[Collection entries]
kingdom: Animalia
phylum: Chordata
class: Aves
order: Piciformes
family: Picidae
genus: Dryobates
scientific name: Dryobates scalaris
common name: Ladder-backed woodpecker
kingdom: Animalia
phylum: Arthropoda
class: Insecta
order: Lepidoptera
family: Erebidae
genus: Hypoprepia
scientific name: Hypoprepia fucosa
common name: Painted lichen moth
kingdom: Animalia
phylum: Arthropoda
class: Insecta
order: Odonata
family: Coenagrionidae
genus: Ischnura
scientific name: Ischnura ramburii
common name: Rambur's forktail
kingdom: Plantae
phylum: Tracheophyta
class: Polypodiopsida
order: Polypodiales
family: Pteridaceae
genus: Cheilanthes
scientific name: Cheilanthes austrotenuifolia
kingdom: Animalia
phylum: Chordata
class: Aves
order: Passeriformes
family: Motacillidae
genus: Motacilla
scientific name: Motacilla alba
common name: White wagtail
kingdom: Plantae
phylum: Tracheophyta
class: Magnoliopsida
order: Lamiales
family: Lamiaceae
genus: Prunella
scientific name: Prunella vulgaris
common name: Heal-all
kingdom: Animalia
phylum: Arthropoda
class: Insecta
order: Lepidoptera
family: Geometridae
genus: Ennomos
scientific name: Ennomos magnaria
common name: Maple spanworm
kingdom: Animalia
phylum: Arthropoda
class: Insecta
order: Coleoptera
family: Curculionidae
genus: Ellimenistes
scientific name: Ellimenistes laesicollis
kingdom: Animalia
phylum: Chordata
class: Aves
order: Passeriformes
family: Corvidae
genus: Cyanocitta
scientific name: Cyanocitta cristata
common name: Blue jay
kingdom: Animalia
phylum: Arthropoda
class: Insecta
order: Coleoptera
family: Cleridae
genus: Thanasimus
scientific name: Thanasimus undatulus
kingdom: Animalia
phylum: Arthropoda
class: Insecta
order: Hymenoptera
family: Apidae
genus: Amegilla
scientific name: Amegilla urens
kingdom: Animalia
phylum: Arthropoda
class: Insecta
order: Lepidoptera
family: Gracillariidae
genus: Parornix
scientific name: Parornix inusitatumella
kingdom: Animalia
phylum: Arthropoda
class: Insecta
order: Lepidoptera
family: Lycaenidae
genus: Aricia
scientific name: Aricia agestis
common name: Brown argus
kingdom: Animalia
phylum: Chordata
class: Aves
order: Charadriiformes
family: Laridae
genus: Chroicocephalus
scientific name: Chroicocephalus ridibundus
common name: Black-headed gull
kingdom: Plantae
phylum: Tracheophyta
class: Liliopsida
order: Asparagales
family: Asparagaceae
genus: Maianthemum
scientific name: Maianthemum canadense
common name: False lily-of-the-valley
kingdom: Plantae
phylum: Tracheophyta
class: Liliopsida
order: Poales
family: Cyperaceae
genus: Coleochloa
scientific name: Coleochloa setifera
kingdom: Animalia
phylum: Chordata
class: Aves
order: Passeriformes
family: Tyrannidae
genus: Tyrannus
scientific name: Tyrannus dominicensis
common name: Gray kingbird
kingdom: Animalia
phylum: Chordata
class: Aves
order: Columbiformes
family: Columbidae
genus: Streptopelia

> [Given problem]:
Can you express every line of the data above as a JSON list of strings, one string per line, leaving out blank lines?

> [Task output]:
[
  "kingdom: Animalia",
  "phylum: Chordata",
  "class: Aves",
  "order: Piciformes",
  "family: Picidae",
  "genus: Dryobates",
  "scientific name: Dryobates scalaris",
  "common name: Ladder-backed woodpecker",
  "kingdom: Animalia",
  "phylum: Arthropoda",
  "class: Insecta",
  "order: Lepidoptera",
  "family: Erebidae",
  "genus: Hypoprepia",
  "scientific name: Hypoprepia fucosa",
  "common name: Painted lichen moth",
  "kingdom: Animalia",
  "phylum: Arthropoda",
  "class: Insecta",
  "order: Odonata",
  "family: Coenagrionidae",
  "genus: Ischnura",
  "scientific name: Ischnura ramburii",
  "common name: Rambur's forktail",
  "kingdom: Plantae",
  "phylum: Tracheophyta",
  "class: Polypodiopsida",
  "order: Polypodiales",
  "family: Pteridaceae",
  "genus: Cheilanthes",
  "scientific name: Cheilanthes austrotenuifolia",
  "kingdom: Animalia",
  "phylum: Chordata",
  "class: Aves",
  "order: Passeriformes",
  "family: Motacillidae",
  "genus: Motacilla",
  "scientific name: Motacilla alba",
  "common name: White wagtail",
  "kingdom: Plantae",
  "phylum: Tracheophyta",
  "class: Magnoliopsida",
  "order: Lamiales",
  "family: Lamiaceae",
  "genus: Prunella",
  "scientific name: Prunella vulgaris",
  "common name: Heal-all",
  "kingdom: Animalia",
  "phylum: Arthropoda",
  "class: Insecta",
  "order: Lepidoptera",
  "family: Geometridae",
  "genus: Ennomos",
  "scientific name: Ennomos magnaria",
  "common name: Maple spanworm",
  "kingdom: Animalia",
  "phylum: Arthropoda",
  "class: Insecta",
  "order: Coleoptera",
  "family: Curculionidae",
  "genus: Ellimenistes",
  "scientific name: Ellimenistes laesicollis",
  "kingdom: Animalia",
  "phylum: Chordata",
  "class: Aves",
  "order: Passeriformes",
  "family: Corvidae",
  "genus: Cyanocitta",
  "scientific name: Cyanocitta cristata",
  "common name: Blue jay",
  "kingdom: Animalia",
  "phylum: Arthropoda",
  "class: Insecta",
  "order: Coleoptera",
  "family: Cleridae",
  "genus: Thanasimus",
  "scientific name: Thanasimus undatulus",
  "kingdom: Animalia",
  "phylum: Arthropoda",
  "class: Insecta",
  "order: Hymenoptera",
  "family: Apidae",
  "genus: Amegilla",
  "scientific name: Amegilla urens",
  "kingdom: Animalia",
  "phylum: Arthropoda",
  "class: Insecta",
  "order: Lepidoptera",
  "family: Gracillariidae",
  "genus: Parornix",
  "scientific name: Parornix inusitatumella",
  "kingdom: Animalia",
  "phylum: Arthropoda",
  "class: Insecta",
  "order: Lepidoptera",
  "family: Lycaenidae",
  "genus: Aricia",
  "scientific name: Aricia agestis",
  "common name: Brown argus",
  "kingdom: Animalia",
  "phylum: Chordata",
  "class: Aves",
  "order: Charadriiformes",
  "family: Laridae",
  "genus: Chroicocephalus",
  "scientific name: Chroicocephalus ridibundus",
  "common name: Black-headed gull",
  "kingdom: Plantae",
  "phylum: Tracheophyta",
  "class: Liliopsida",
  "order: Asparagales",
  "family: Asparagaceae",
  "genus: Maianthemum",
  "scientific name: Maianthemum canadense",
  "common name: False lily-of-the-valley",
  "kingdom: Plantae",
  "phylum: Tracheophyta",
  "class: Liliopsida",
  "order: Poales",
  "family: Cyperaceae",
  "genus: Coleochloa",
  "scientific name: Coleochloa setifera",
  "kingdom: Animalia",
  "phylum: Chordata",
  "class: Aves",
  "order: Passeriformes",
  "family: Tyrannidae",
  "genus: Tyrannus",
  "scientific name: Tyrannus dominicensis",
  "common name: Gray kingbird",
  "kingdom: Animalia",
  "phylum: Chordata",
  "class: Aves",
  "order: Columbiformes",
  "family: Columbidae",
  "genus: Streptopelia"
]